Mitigating Safety Risks with AI-Powered Applications

September 26, 2024

by Serdar Badem and Camille Crowell-Lee 

A version of this post was published in The New Stack. 

Enterprises want to take advantage of efficient customer interactions by adding generative AI (GenAI) to their chatbot applications. However, navigating the safety concerns and risks of incorporating large language models (LLMs) into existing or new applications can leave a lot of open questions.

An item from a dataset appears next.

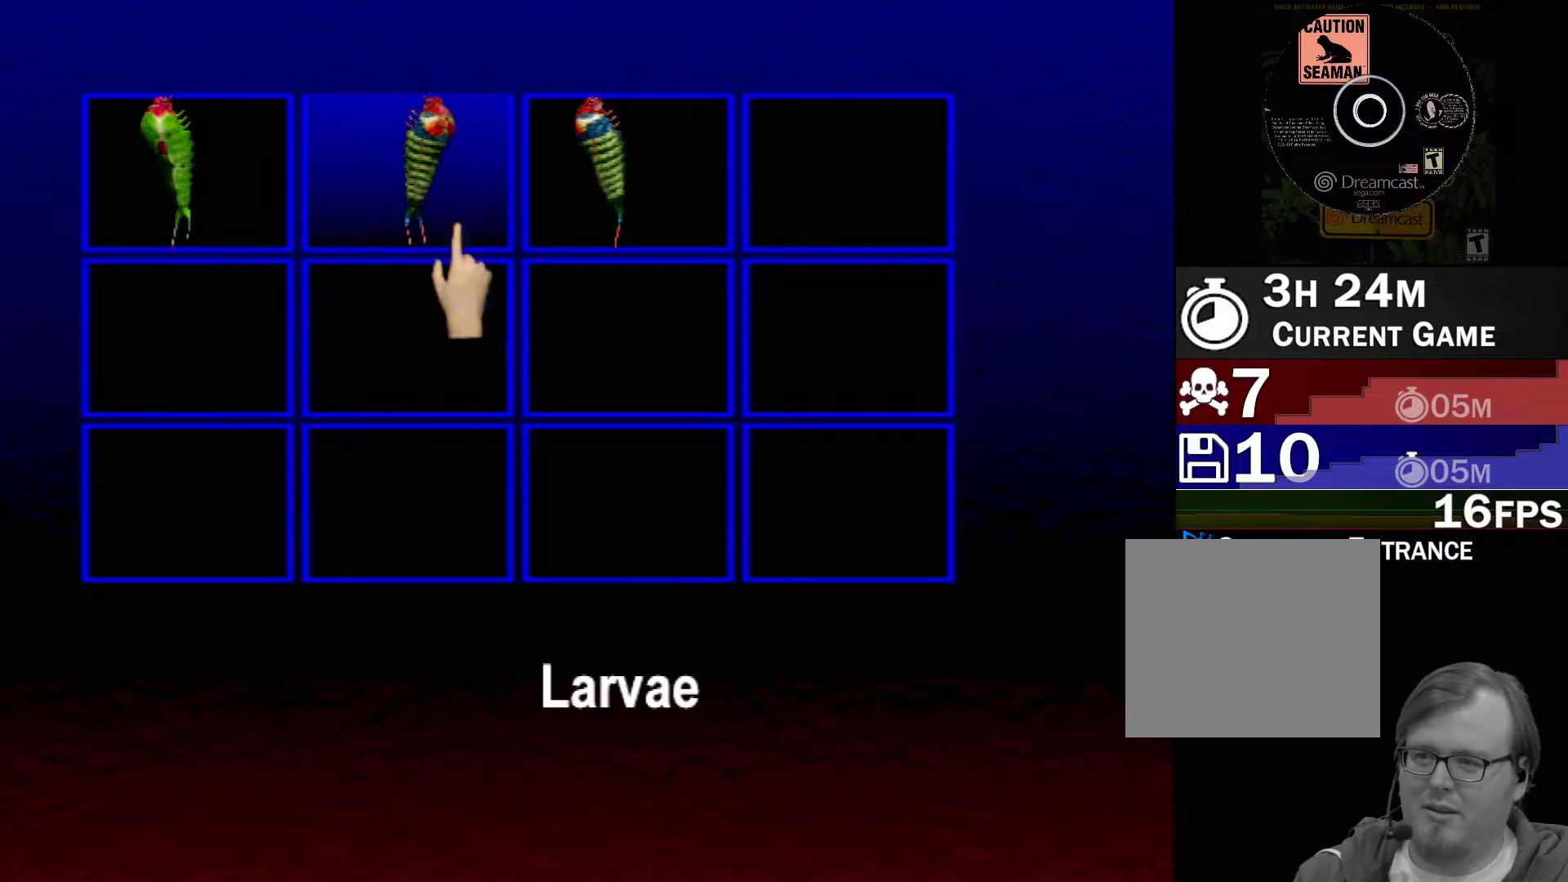
{"buttons": ["X"], "left_stick": "center", "events": [[150, "left_stick", "center"], [167, "X", "down"]]}
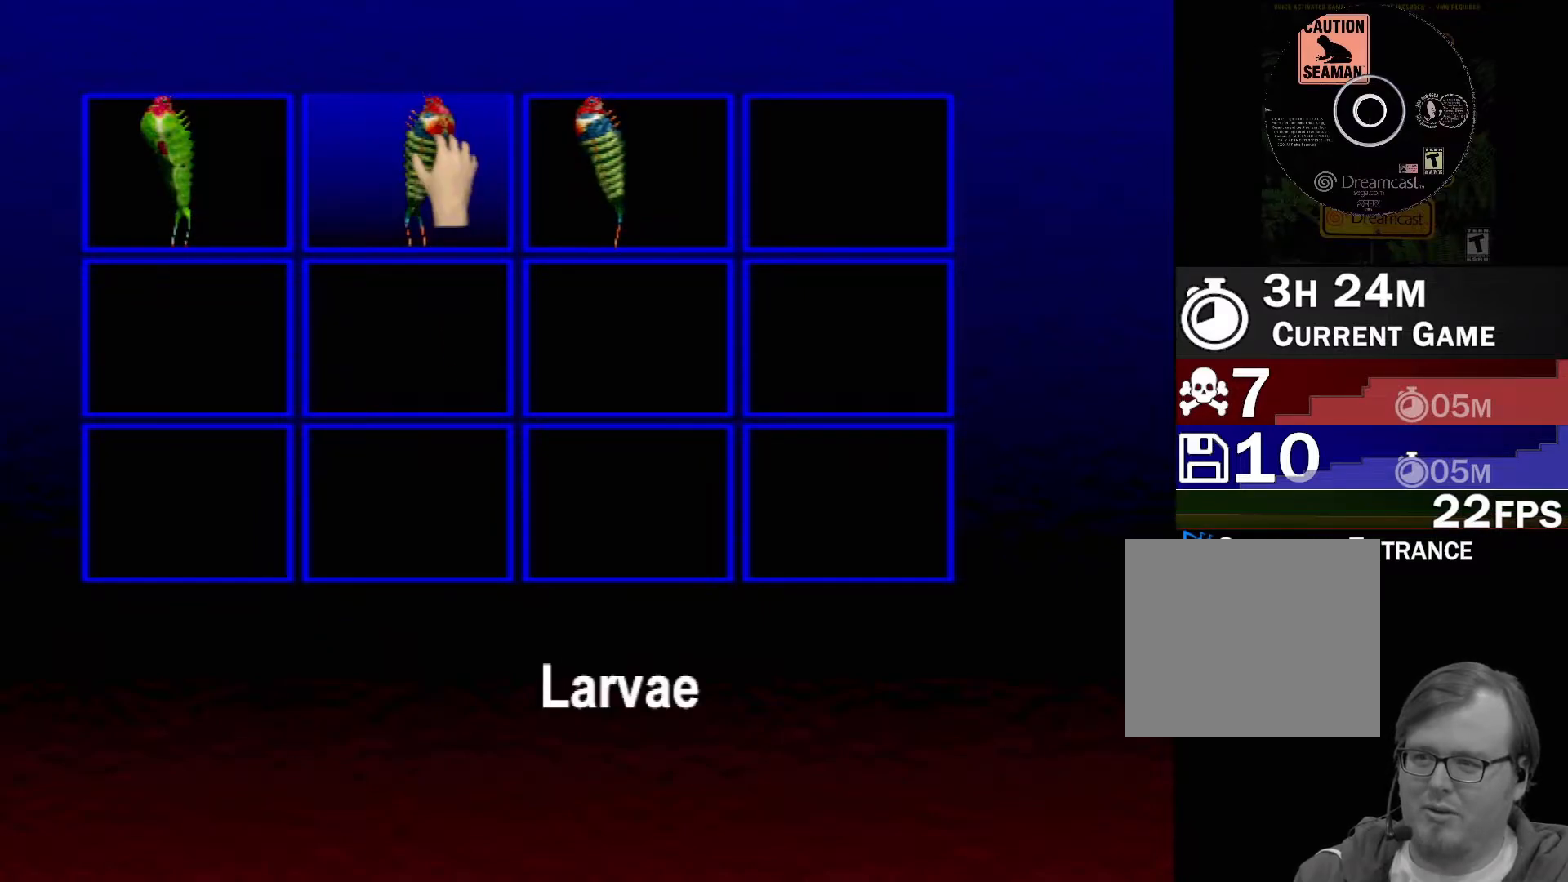
{"buttons": ["X", "R1"], "left_stick": "center", "events": [[50, "R1", "down"]]}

According to the analyst firm IDC*, 30% of organizations cite “loss of control over data and IP” (intellectual property) as a hurdle to adopting GenAI. But data loss is just one of the risks you need to plan around when implementing GenAI in your applications.

Get Prepared: Regulation Is Coming to AI

The EU AI Act, along with regulatory frameworks in the United States, China and India, are setting guidelines to mitigate the risks associated with AI-powered applications.

Besides being prepared for emerging regulation, defining a safety strategy for your AI-powered apps is essential to avoid security pitfalls. Consider the business impacts and how to mitigate risks when incorporating the LLMs needed for delivering GenAI applications.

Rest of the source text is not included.